Becker, C.; Wyss, P.; Eisenhauer, D.; Probst, J.; Preidel, V.; Hammerschmidt, M.; Burger, S.: 5 x 5 cm2 silicon photonic crystal slabs on glass and plastic foil revealing broadband absorption and high-intensity near-fields. Scientific Reports 4 (2014), p. 5886/1-7
Open Accesn Version
Crystalline silicon photonic crystal slabs are widely used in various photonics applications. So far, the commercial success of such structures is still limited owed to the lack of cost-effective fabrication processes enabling large nanopatterned areas (>> 1 cm2). We present a simple method for producing crystalline silicon nanohole arrays of up to 5 x 5 cm2 size with lattice pitches between 600 and 1000 nm on glass and flexible plastic substrates. Exclusively up-scalable, fast fabrication processes are applied such as nanoimprint-lithography and silicon evaporation. The broadband light trapping efficiency of the arrays is among the best values reported for large-area experimental crystalline silicon nanostructures.
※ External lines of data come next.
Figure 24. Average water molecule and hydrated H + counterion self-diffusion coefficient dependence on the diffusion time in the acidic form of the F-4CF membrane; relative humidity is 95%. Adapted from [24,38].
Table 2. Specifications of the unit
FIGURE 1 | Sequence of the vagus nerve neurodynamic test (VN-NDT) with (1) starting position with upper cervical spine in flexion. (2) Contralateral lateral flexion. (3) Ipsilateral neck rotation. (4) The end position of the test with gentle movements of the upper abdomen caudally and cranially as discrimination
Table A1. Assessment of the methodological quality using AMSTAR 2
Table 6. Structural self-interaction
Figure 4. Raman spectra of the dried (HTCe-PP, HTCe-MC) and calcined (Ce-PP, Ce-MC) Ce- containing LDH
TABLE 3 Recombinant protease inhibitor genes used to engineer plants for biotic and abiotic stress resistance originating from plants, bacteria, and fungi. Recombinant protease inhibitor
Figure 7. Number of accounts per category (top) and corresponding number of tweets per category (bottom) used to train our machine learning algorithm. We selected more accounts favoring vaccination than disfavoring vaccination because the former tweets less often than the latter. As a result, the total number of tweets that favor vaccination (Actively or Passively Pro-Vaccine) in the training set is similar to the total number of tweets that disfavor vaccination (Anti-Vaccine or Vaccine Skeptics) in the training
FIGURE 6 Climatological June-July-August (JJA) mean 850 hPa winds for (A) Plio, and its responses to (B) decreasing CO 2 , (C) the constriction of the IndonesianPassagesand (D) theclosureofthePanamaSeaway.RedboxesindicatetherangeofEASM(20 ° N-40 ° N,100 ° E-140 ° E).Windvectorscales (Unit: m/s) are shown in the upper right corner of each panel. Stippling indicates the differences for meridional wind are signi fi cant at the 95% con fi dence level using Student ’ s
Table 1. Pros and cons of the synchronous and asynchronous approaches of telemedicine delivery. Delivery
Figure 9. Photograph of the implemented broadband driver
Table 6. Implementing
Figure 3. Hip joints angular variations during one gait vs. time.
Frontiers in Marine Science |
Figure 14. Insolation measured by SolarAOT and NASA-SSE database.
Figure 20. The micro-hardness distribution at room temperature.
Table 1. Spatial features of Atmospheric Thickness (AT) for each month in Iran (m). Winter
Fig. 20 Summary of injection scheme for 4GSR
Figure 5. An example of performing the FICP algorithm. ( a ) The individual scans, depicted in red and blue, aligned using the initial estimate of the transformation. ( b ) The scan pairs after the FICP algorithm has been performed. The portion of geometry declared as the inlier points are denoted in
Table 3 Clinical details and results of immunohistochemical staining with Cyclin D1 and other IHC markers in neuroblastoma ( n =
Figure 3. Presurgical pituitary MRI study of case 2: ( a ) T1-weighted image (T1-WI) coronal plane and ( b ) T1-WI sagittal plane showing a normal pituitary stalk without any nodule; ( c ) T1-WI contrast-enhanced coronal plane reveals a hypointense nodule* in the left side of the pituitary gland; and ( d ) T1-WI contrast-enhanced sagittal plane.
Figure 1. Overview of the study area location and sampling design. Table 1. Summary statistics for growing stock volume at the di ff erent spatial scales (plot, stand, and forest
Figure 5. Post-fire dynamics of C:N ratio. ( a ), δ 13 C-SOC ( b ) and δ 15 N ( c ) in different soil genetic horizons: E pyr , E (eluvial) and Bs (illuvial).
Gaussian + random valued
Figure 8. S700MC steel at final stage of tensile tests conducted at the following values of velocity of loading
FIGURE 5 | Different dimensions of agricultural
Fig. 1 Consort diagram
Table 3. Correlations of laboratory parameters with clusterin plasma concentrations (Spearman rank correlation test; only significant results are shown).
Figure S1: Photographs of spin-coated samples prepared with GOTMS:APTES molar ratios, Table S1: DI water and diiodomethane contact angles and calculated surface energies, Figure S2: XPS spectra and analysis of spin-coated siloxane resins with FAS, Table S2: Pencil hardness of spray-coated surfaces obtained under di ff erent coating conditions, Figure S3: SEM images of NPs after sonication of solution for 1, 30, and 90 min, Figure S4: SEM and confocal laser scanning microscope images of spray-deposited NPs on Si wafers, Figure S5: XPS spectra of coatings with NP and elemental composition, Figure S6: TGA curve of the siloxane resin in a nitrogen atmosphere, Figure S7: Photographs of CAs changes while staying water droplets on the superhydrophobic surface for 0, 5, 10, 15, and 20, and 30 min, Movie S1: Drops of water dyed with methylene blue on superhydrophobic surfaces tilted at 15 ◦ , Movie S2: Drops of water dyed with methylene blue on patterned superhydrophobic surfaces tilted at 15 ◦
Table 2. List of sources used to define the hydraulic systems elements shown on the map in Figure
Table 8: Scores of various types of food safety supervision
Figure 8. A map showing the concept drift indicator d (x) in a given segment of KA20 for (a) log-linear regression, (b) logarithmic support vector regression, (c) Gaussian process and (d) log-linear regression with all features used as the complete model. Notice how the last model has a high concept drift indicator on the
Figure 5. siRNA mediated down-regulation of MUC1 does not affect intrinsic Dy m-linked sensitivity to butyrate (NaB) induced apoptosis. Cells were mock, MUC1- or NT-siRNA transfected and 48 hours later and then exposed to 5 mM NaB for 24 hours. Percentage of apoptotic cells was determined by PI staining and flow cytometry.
Further, measured photonic crystal resonance modes are in good accordance with light scattering simulations predicting strong near-field intensity enhancements greater than 500. Hence, the large-area silicon nanohole arrays might become a promising platform for ultrathin solar cells on lightweight substrates, high-sensitive optical biosensors, and nonlinear optics.